Il TAR del Lazio ha accolto seppur in parte il ricorso presentato dall’Unione Club Granata tramite i Giuristi Granata: ecco la spiegazione
La sentenza del TAR del Lazio di questa mattina ha dato in parte ragione ai tifosi dell’Unione Club Granata che avevano presentato ricorso contro la decisione del Viminale di vietare le trasferte fino al 3 novembre ai residenti in Piemonte. Divieto che resta solo per i residenti nella città metropolitana di Torino.
“L’Associazione Giuristi Granata accoglie con grande soddisfazione il provvedimento con cui il Tribunale Amministrativo Regionale per il Lazio ha parzialmente accolto l’istanza cautelare proposta dall’Unione Club Granata contro il decreto del Ministero dell’Interno del 9 giugno 2026 che disponeva, fino al 3 novembre 2026, il divieto di vendita dei titoli di accesso ai residenti nella Regione Piemonte per le gare in trasferta del Torino Football Club, con la conseguente chiusura dei settori ospiti”.
Ma perché questa decisione? Il TAR ha ravvisato, come si legge nella nota dell’Associazione Giuristi Granata, “l’illegittimità dell’estensione del divieto all’intero territorio della Regione Piemonte e limitandone gli effetti ai soli residenti nella Città Metropolitana di Torino”.
Il Comunicato dell’Associazione Giuristi Granata
“La decisione odierna assume un rilievo che va oltre il caso concreto, riaffermando che anche misure adottate per esigenze di ordine pubblico devono essere sorrette da adeguata motivazione e rispettare il principio di proporzionalità”.
L’iniziativa giudiziaria, ideata dai Giuristi Granata, è stata promossa dall’Unione Club Granata, quale soggetto legittimato ad agire, ed è stata patrocinata gratuitamente dagli avvocati Daniele Labbate e Paolo Alberto Reineri, ai quali l’Associazione rivolge il proprio più sentito ringraziamento per la competenza, la disponibilità e l’impegno profusi.
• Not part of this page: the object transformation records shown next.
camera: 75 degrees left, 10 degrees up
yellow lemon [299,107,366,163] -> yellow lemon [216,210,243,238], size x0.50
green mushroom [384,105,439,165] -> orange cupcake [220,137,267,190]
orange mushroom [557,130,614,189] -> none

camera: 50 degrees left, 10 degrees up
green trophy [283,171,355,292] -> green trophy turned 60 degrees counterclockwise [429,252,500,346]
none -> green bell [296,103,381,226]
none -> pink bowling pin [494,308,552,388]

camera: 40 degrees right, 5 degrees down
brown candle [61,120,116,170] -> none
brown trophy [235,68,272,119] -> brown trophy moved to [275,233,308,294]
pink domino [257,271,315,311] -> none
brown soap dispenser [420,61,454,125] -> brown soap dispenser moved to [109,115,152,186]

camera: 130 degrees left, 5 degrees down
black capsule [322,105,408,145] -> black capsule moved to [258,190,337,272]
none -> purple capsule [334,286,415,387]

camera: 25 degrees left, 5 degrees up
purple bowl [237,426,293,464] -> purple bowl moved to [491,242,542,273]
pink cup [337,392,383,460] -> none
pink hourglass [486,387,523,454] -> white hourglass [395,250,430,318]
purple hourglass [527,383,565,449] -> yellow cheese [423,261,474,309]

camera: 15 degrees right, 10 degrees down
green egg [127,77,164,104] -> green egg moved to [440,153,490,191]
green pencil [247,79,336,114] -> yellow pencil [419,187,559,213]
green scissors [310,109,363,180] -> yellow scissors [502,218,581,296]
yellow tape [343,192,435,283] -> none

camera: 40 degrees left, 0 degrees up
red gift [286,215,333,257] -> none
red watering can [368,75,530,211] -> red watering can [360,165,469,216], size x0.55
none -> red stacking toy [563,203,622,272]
Un sincero ringraziamento va altresì all’Unione Club Granata, ed in particolare alla Presidente Maria Rosa Mascheroni, che ha immediatamente condiviso e sostenuto l’iniziativa nell’interesse dell’intera Comunità Granata.
L’Associazione desidera inoltre ringraziare tutti i propri soci che hanno contribuito a sostenere le spese vive del giudizio, rendendo possibile un’iniziativa nata esclusivamente dall’impegno volontario di professionisti che hanno scelto di mettere gratuitamente le proprie competenze al servizio del Mondo Toro.
È proprio questo lo spirito con cui i Giuristi Granata e l’Unione Club Granata hanno ritenuto doveroso promuovere un’azione giudiziaria a tutela di tutti i tifosi granata, facendosene integralmente carico. Resta il rammarico che un’iniziativa di tale rilevanza non abbia visto la compartecipazione diretta di chi, per ruolo e responsabilità, avrebbe potuto e dovuto affiancarla nell’interesse della propria tifoseria: il Torino FC di Urbano Cairo.
Questa vicenda dimostra come il diritto possa rappresentare uno strumento concreto di tutela degli interessi collettivi e conferma la missione che i Giuristi Granata perseguono fin dalla loro costituzione: offrire competenza, indipendenza e spirito di servizio alla comunità granata, promuovendo una cultura della legalità, del confronto istituzionale e del rispetto delle regole.
Per i Giuristi Granata, l’esito odierno rappresenta soprattutto la dimostrazione che competenza, spirito di servizio e passione possono tradursi in un contributo concreto a tutela della comunità granata. Si tratta di un primo, significativo risultato, che non esaurisce tuttavia il percorso di approfondimento giuridico avviato con questo ricorso.
I Giuristi Granata continueranno a seguirne con attenzione gli sviluppi, nella convinzione che la tutela dei diritti dei tifosi costituisca un valore da perseguire con rigore, equilibrio e senso di responsabilità. È questo, ieri come oggi, il senso più autentico del nostro impegno.